7.   With respect to any phantom performance share granted
     hereunder, in no event shall the Committee have discretion
     to increase the amount of compensation payable that would
     otherwise be due upon attainment of the performance goals
     applicable to such phantom performance share.  This
     provision shall be administered in accordance with any
     applicable Treasury regulations under Code section 162(m).

8.   Payment and vesting of any awards granted under this LTPIP
     shall be contingent upon stockholder approval at the 1996
     Annual Meeting of Stockholders of the amendments to the Stock
     Performance Incentive Plan that were adopted by the Board of 
     Directors on June 15, 1995.  Unless and until such shareholder 
     approval is obtained, no LTPIP award shall vest or be paid.

9.   Payment of any awards granted under this LTPIP shall be
     contingent upon shareholder approval, prior to payment, of
     the material terms of the performance goals under which such
     awards are to be paid, in accordance with applicable
     Treasury regulations under Code section 162(m).  Unless and
     until such shareholder approval is obtained, no such award
     shall be paid.

10.  Subject to the provisions of paragraph 6 above relating to death,
     Disability, Change of Control and Retirement, payment of any award 
     granted under this LTPIP shall also be contingent upon the 
     Compensation Committee's certifying in writing that the performance 
     goals and any other material terms applicable to such award were in 
     fact satisfied, in accordance with applicable Treasury regulations 
     under Code section 162(m).  Unless and until the Committee so
     certifies, such award shall not be paid.
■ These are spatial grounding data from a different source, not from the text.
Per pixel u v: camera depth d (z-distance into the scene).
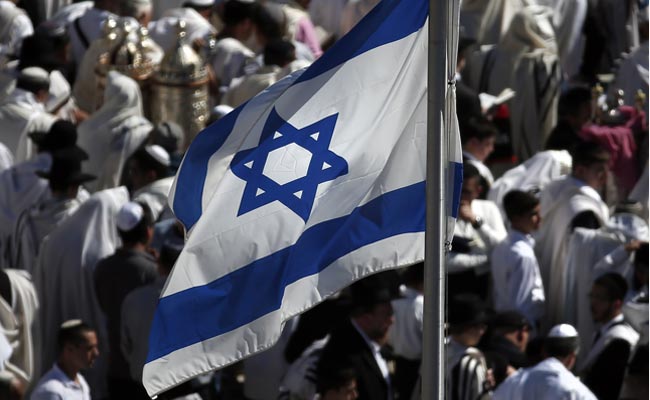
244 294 20.70
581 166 35.19
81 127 38.75
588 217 34.66
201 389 29.98
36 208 34.91
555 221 34.94
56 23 48.38
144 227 31.42
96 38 45.38
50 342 33.47
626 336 31.33
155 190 34.06
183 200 21.62
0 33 47.56
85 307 33.31
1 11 47.59
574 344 28.25
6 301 31.30
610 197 40.75
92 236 33.25
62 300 33.38
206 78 40.41
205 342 20.62
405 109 21.22
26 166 35.28
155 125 39.19
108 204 33.31
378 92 21.25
11.  Any amount payable to a participant hereunder shall be in
     addition to any other compensation to which the participant
     may be contractually entitled for such performance period
     pursuant to an employment agreement with the Company, unless
     such employment agreement provides otherwise.

12.  All phantom performance shares are intended to constitute
     Stock Bonus Awards within the meaning of the SPIP, and are
     granted under and subject to the terms and conditions of the
     SPIP, which shall control in the event of any conflict.  All
     phantom performance shares shall be documented by a written
     instrument issued to the participant and signed by a duly
     authorized representative of the Company.  The Plan is not
     intended to confer any rights upon any individual to any
     phantom performance share or with respect to any phantom
     performance share.  All such rights, if any, shall be
     governed by and determined exclusively in accordance with
     the written instrument issued to the participant in
     accordance with the foregoing provisions of this paragraph.

13.  Capitalized terms which are used but not defined in the Plan
     shall have the meanings ascribed to such terms in the SPIP,
     unless the context requires otherwise.

14.  The Committee may amend or terminate the Plan at any time,
     provided that no such amendment or termination shall
     adversely affect any outstanding phantom performance share
     without the written consent of the participant.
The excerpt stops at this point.